* [DOCUMENT SECTION]
As an industry that is growing at an exponential rate, EDM is poised to further its grip on the global music scene. Everyday our scene grows larger and seeps its way into mainstream and popular culture, which creates a brighter future for the EDM community. However, this crossover into a much larger audience also means the maturity of the EDM industry as it moves to a much broader platform. In order to survive this transition, the industry must shed its bad habits and usher in a new era that only showcases the best qualities from our past. Whether in terms of the music, the associated drug stigma, or even the way we report EDM news, we all must actively move forward. That being said, the way EDM news is reported and covered must also dramatically change as we move into EDM’s next chapter.

* [LISTED RECORDS]
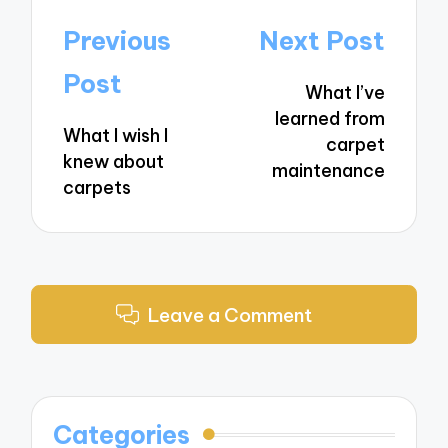
Post
Previous
Next Post
navigation
Post
What I’ve
learned from
What I wish I
carpet
knew about
maintenance
carpets
Leave a Comment
Categories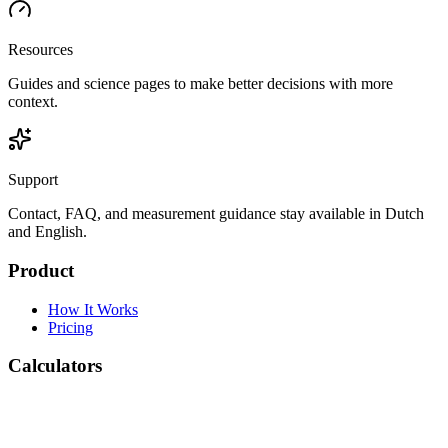
Resources
Guides and science pages to make better decisions with more
context.
Support
Contact, FAQ, and measurement guidance stay available in Dutch
and English.
Product
How It Works
Pricing
Calculators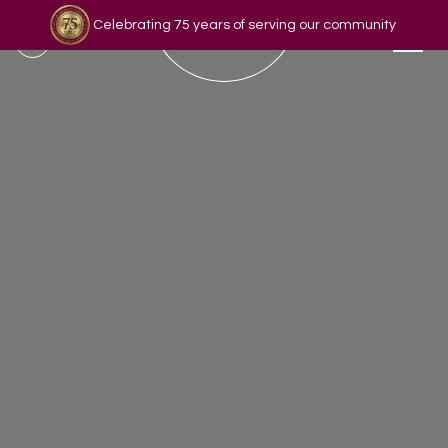
Celebrating 75 years of serving our community
Read our story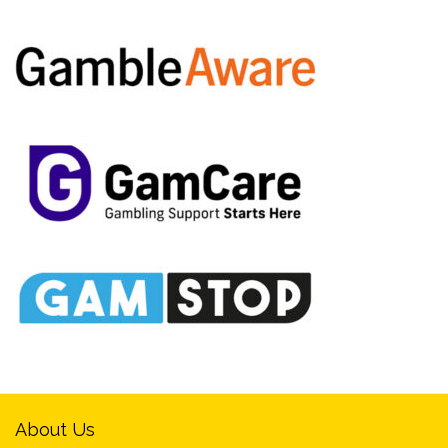
About Us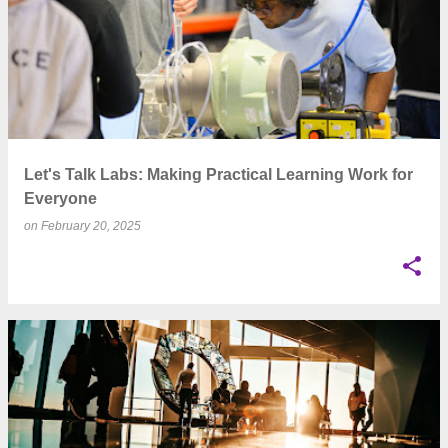
Let's Talk Labs: Making Practical Learning Work for
Everyone
on
February 20, 2025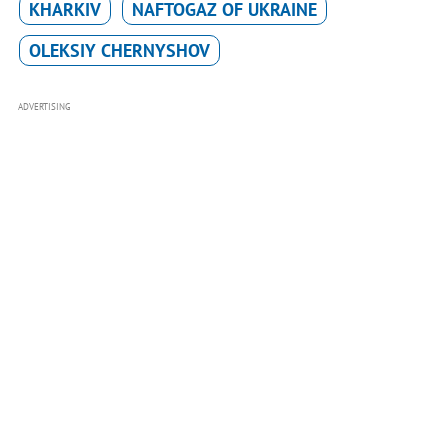
KHARKIV
NAFTOGAZ OF UKRAINE
OLEKSIY CHERNYSHOV
ADVERTISING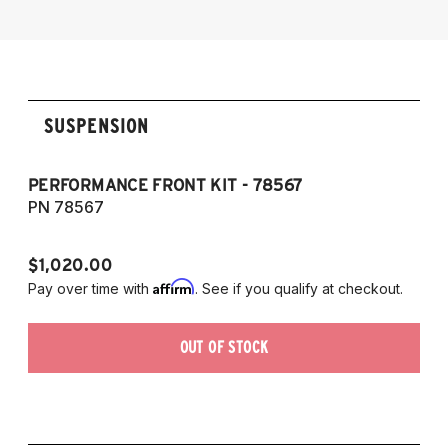
2014-2016 Lexus IS 350
SUSPENSION
PERFORMANCE FRONT KIT - 78567
P
7
PN 78567
P
$1,020.00
$1
Affirm
Pay over time with
. See if you qualify at checkout.
Pa
OUT OF STOCK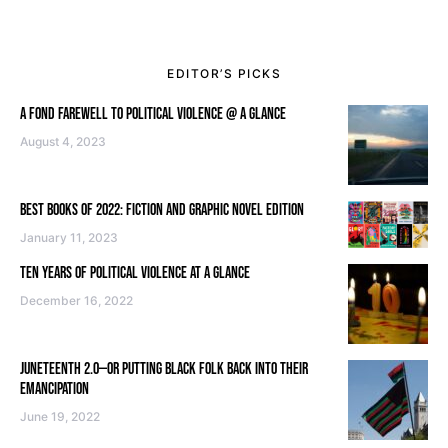
EDITOR’S PICKS
A FOND FAREWELL TO POLITICAL VIOLENCE @ A GLANCE
August 4, 2023
BEST BOOKS OF 2022: FICTION AND GRAPHIC NOVEL EDITION
January 11, 2023
TEN YEARS OF POLITICAL VIOLENCE AT A GLANCE
December 16, 2022
JUNETEENTH 2.0—OR PUTTING BLACK FOLK BACK INTO THEIR
EMANCIPATION
June 19, 2022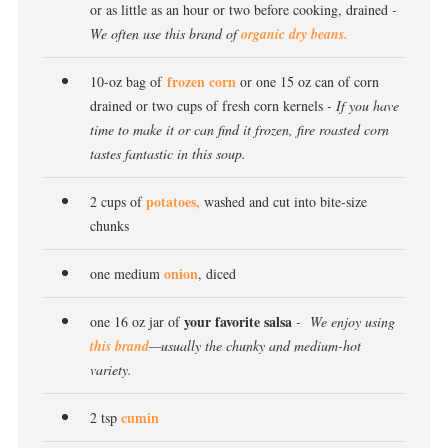
or as little as an hour or two before cooking, drained
-
We often use this brand of
organic dry beans.
frozen corn
10-oz bag of
or one 15 oz can of corn
drained or two cups of fresh corn kernels
- If you have
time to make it or can find it frozen, fire roasted corn
tastes fantastic in this soup.
potatoes,
2 cups of
washed and cut into bite-size
chunks
onion
one medium
, diced
your favorite salsa
one 16 oz jar of
- We enjoy using
this brand
—usually the chunky and medium-hot
variety.
cumin
2 tsp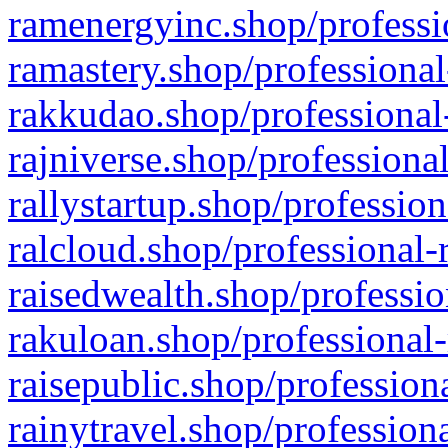
ramenergyinc.shop/professi
ramastery.shop/professional
rakkudao.shop/professional
rajniverse.shop/professiona
rallystartup.shop/profession
ralcloud.shop/professional-
raisedwealth.shop/professio
rakuloan.shop/professional-
raisepublic.shop/profession
rainytravel.shop/profession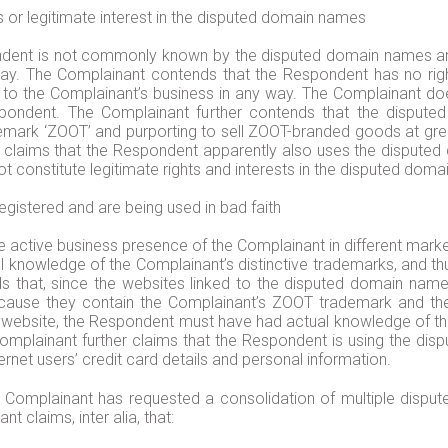
 or legitimate interest in the disputed domain names
dent is not commonly known by the disputed domain names and t
ay. The Complainant contends that the Respondent has no rights
to the Complainant’s business in any way. The Complainant does 
pondent. The Complainant further contends that the dispute
emark ‘ZOOT’ and purporting to sell ZOOT-branded goods at greatl
nt claims that the Respondent apparently also uses the disput
t constitute legitimate rights and interests in the disputed domai
istered and are being used in bad faith
active business presence of the Complainant in different markets
 knowledge of the Complainant’s distinctive trademarks, and th
ds that, since the websites linked to the disputed domain name
because they contain the Complainant’s ZOOT trademark and t
l website, the Respondent must have had actual knowledge of th
mplainant further claims that the Respondent is using the di
ernet users’ credit card details and personal information.
he Complainant has requested a consolidation of multiple dis
 claims, inter alia, that: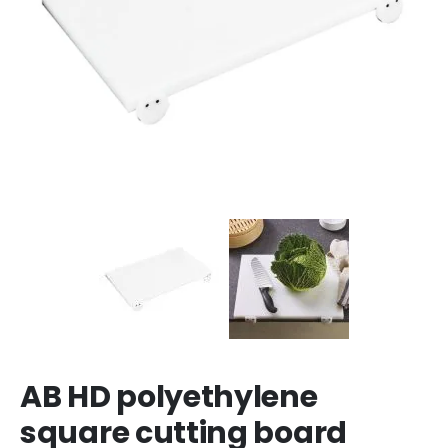
AB HD polyethylene
square cutting board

* [PROBLEM STATEMENT]
Retype the part of the EDM passage starting with "As an industry" and going on through "EDM’s next chapter.". Rely solely on the EDM passage, not on the records.

* [TASK RESPONSE]
As an industry that is growing at an exponential rate, EDM is poised to further its grip on the global music scene. Everyday our scene grows larger and seeps its way into mainstream and popular culture, which creates a brighter future for the EDM community. However, this crossover into a much larger audience also means the maturity of the EDM industry as it moves to a much broader platform. In order to survive this transition, the industry must shed its bad habits and usher in a new era that only showcases the best qualities from our past. Whether in terms of the music, the associated drug stigma, or even the way we report EDM news, we all must actively move forward. That being said, the way EDM news is reported and covered must also dramatically change as we move into EDM’s next chapter.